PROMPT:
Skip the pictures. Retype exactly, and only, the lines between the line holding "Please work out" and the last line below, inclusive.

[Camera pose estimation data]
-------

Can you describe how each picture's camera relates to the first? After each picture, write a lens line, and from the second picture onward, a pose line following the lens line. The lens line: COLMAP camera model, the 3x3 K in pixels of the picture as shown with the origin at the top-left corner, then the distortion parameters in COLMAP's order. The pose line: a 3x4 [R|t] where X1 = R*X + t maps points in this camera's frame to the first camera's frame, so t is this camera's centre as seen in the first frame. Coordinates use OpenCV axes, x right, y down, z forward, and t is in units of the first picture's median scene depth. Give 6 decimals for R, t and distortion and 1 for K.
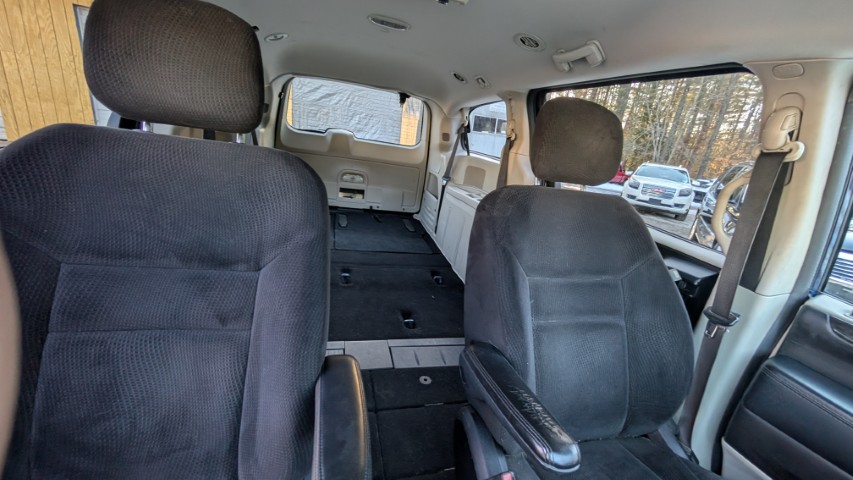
lens RADIAL K [[326.2, 0, 425.4], [0, 326.2, 235.7], [0, 0, 1]] dist [0.000893, 0.000007]
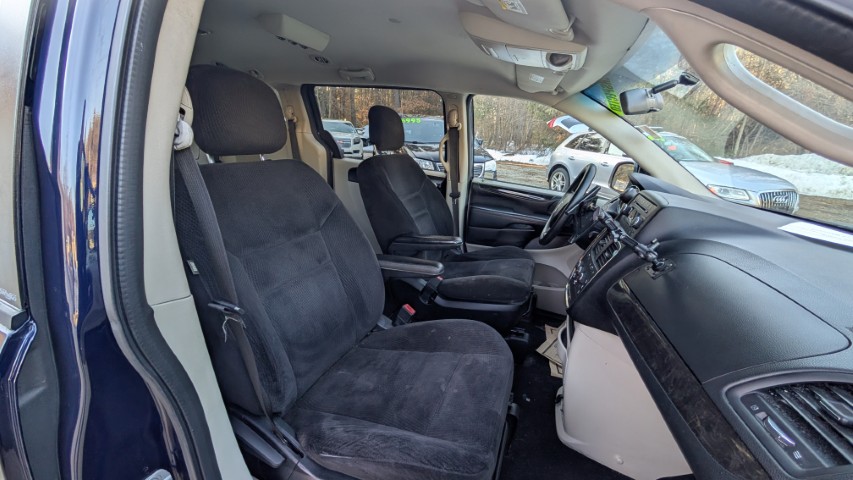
lens RADIAL K [[326.2, 0, 425.4], [0, 326.2, 235.7], [0, 0, 1]] dist [0.000893, 0.000007]
pose [[0.609567, -0.343096, 0.714642, -1.049332], [0.257943, 0.938276, 0.230444, -0.088825], [-0.749596, 0.043866, 0.660441, -0.433866]]
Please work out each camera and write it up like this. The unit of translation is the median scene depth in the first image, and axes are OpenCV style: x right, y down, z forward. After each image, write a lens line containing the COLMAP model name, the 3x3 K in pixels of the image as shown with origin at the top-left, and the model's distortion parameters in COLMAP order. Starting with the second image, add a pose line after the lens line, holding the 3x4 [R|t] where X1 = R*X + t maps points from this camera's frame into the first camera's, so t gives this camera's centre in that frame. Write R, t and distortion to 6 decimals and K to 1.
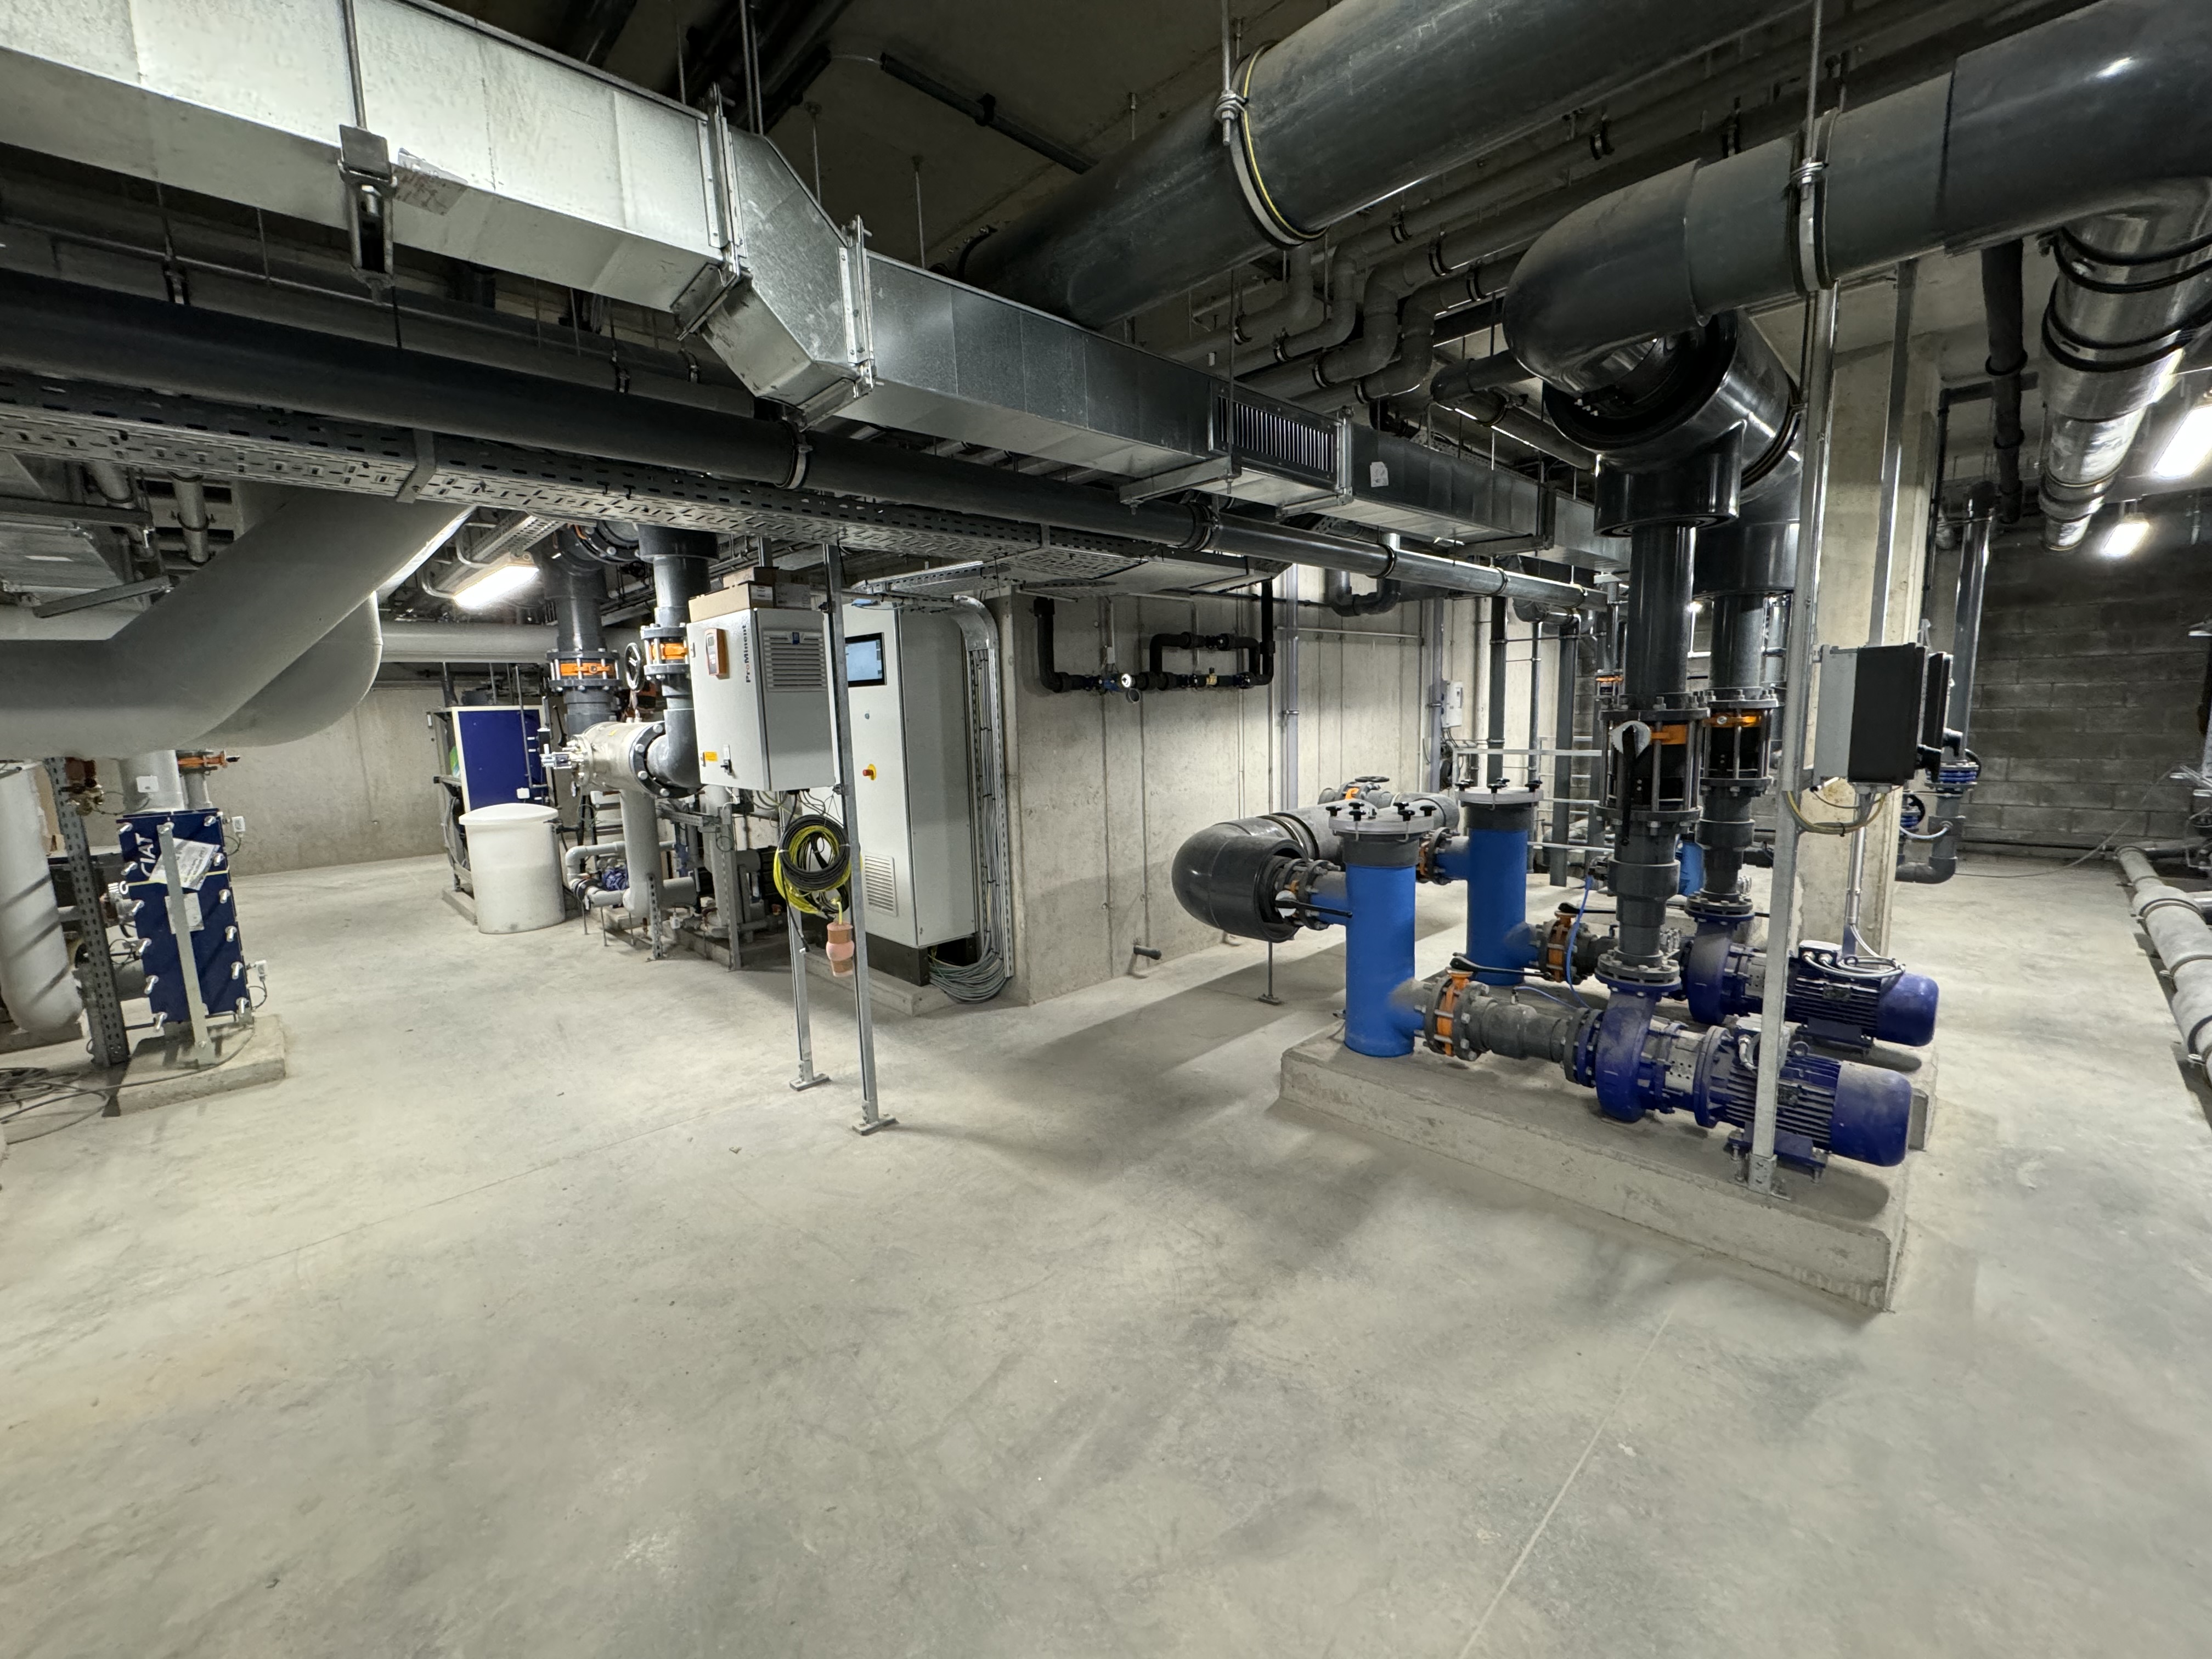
lens RADIAL K [[882.2, 0, 1104.4], [0, 882.2, 826.6], [0, 0, 1]] dist [-0.000226, 0.000490]
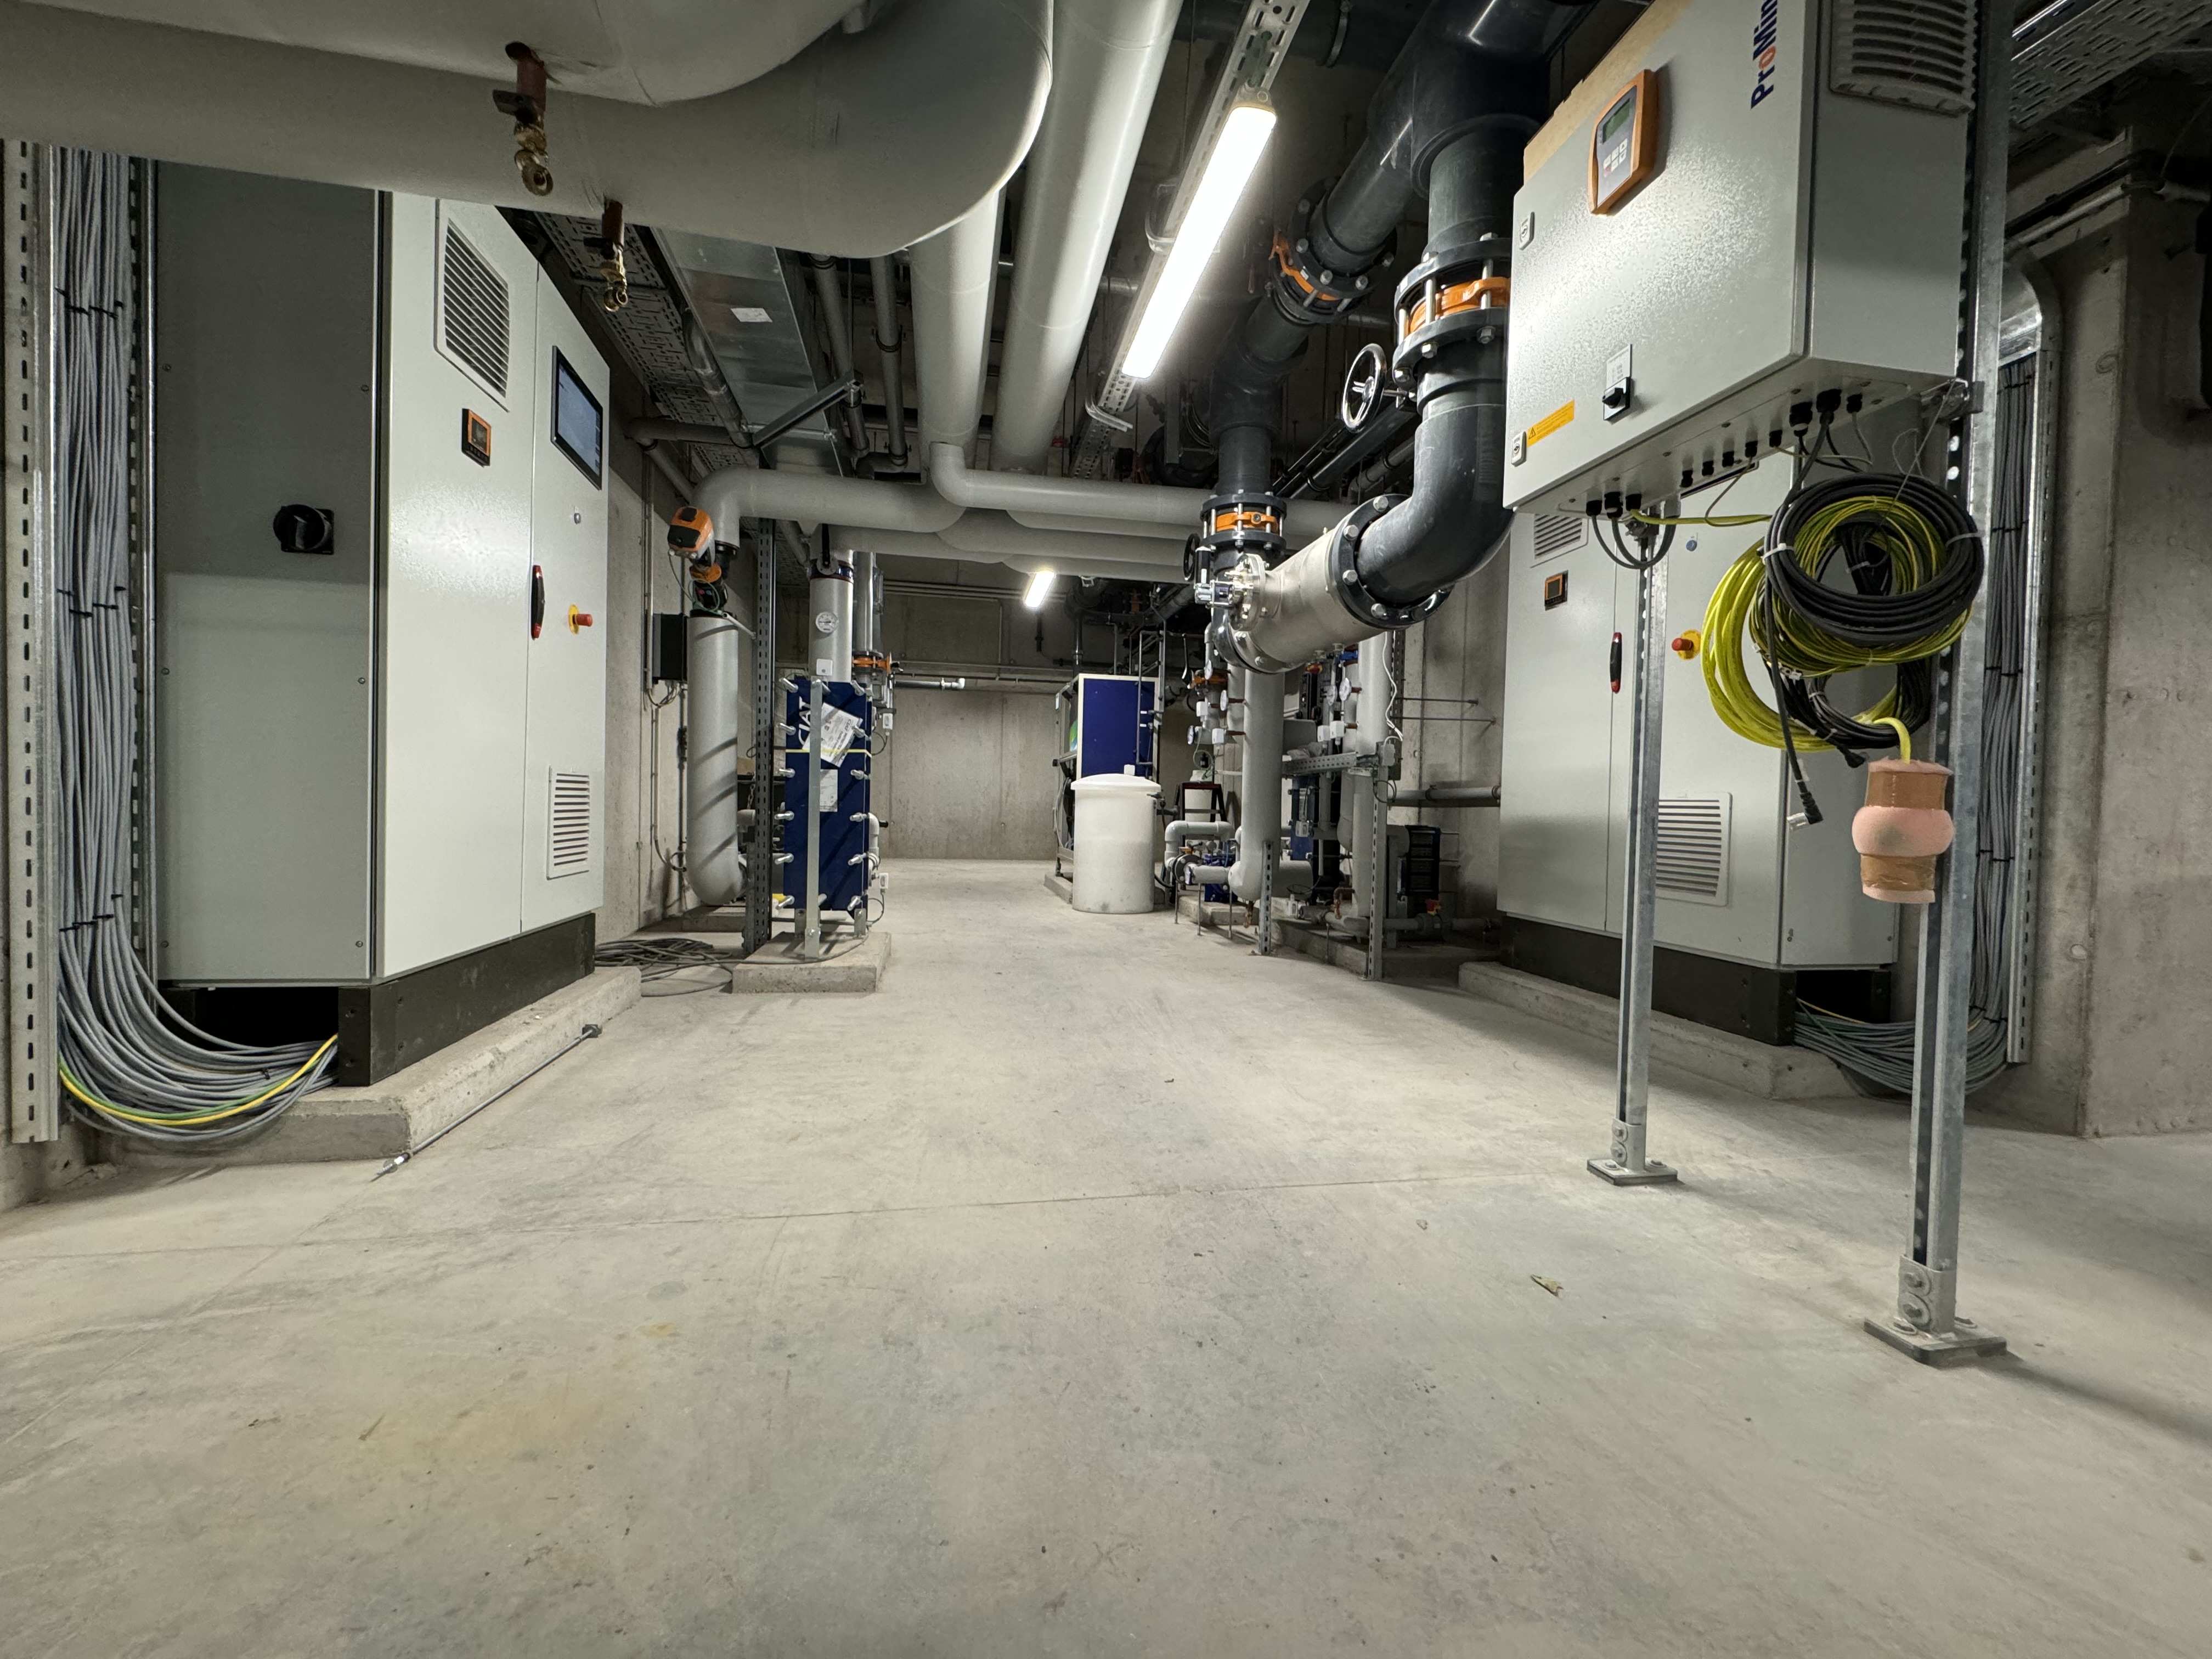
lens RADIAL K [[882.2, 0, 1104.9], [0, 882.2, 826.0], [0, 0, 1]] dist [-0.000226, 0.000490]
pose [[0.832419, 0.061523, -0.550720, -0.297186], [-0.124079, 0.989278, -0.077031, 0.164777], [0.540076, 0.132455, 0.831128, 0.400341]]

-------

TASK RESULT:
Please work out each camera and write it up like this. The unit of translation is the median scene depth in the first image, and axes are OpenCV style: x right, y down, z forward. After each image, write a lens line containing the COLMAP model name, the 3x3 K in pixels of the image as shown with origin at the top-left, and the model's distortion parameters in COLMAP order. Starting with the second image, add a pose line after the lens line, holding the 3x4 [R|t] where X1 = R*X + t maps points from this camera's frame into the first camera's, so t gives this camera's centre in that frame. Write R, t and distortion to 6 decimals and K to 1.
lens RADIAL K [[882.2, 0, 1104.4], [0, 882.2, 826.6], [0, 0, 1]] dist [-0.000226, 0.000490]
lens RADIAL K [[882.2, 0, 1104.9], [0, 882.2, 826.0], [0, 0, 1]] dist [-0.000226, 0.000490]
pose [[0.832419, 0.061523, -0.550720, -0.297186], [-0.124079, 0.989278, -0.077031, 0.164777], [0.540076, 0.132455, 0.831128, 0.400341]]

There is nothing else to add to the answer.